- _What you are asked to do_: Reproduce the records below exactly, but only between the lines holding "left ankle: (134, 254)" and "left shoulder: (93, 142)", inclusive.

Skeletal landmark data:
________________

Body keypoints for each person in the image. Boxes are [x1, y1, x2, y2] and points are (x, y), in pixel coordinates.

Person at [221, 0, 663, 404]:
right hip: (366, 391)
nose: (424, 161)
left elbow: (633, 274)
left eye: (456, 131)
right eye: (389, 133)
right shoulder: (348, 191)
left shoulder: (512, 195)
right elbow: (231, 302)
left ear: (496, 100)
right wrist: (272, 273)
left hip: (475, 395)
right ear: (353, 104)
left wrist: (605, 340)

________________

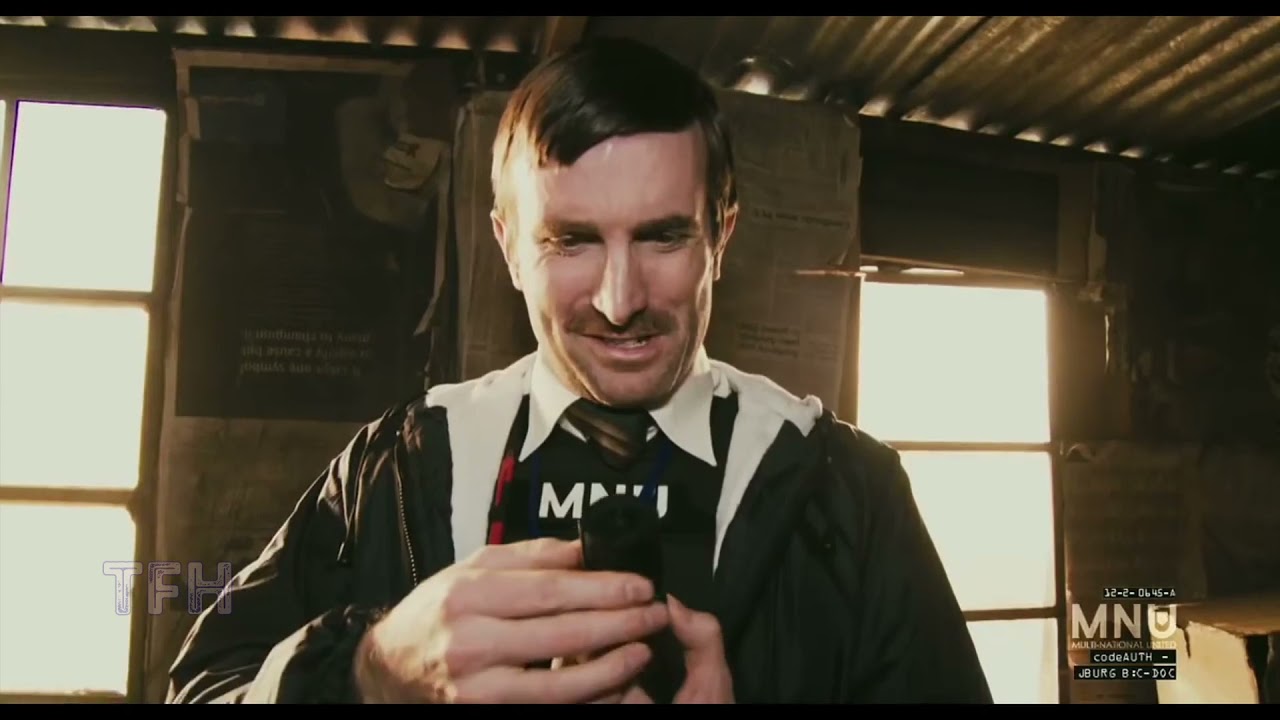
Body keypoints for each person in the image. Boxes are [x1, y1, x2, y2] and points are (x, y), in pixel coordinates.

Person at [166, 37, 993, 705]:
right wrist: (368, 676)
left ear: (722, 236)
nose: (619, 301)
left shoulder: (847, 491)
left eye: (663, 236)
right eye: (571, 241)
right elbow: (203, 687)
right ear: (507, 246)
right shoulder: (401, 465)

________________

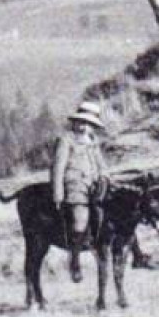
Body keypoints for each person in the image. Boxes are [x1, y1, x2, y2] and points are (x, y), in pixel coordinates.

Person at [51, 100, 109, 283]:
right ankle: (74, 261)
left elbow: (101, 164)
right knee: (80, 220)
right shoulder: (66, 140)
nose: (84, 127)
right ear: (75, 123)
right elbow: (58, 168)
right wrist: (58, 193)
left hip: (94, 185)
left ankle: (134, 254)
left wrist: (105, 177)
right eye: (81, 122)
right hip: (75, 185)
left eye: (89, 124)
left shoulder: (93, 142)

________________

- _Answer section_:
left ankle: (134, 254)
left wrist: (105, 177)
right eye: (81, 122)
right hip: (75, 185)
left eye: (89, 124)
left shoulder: (93, 142)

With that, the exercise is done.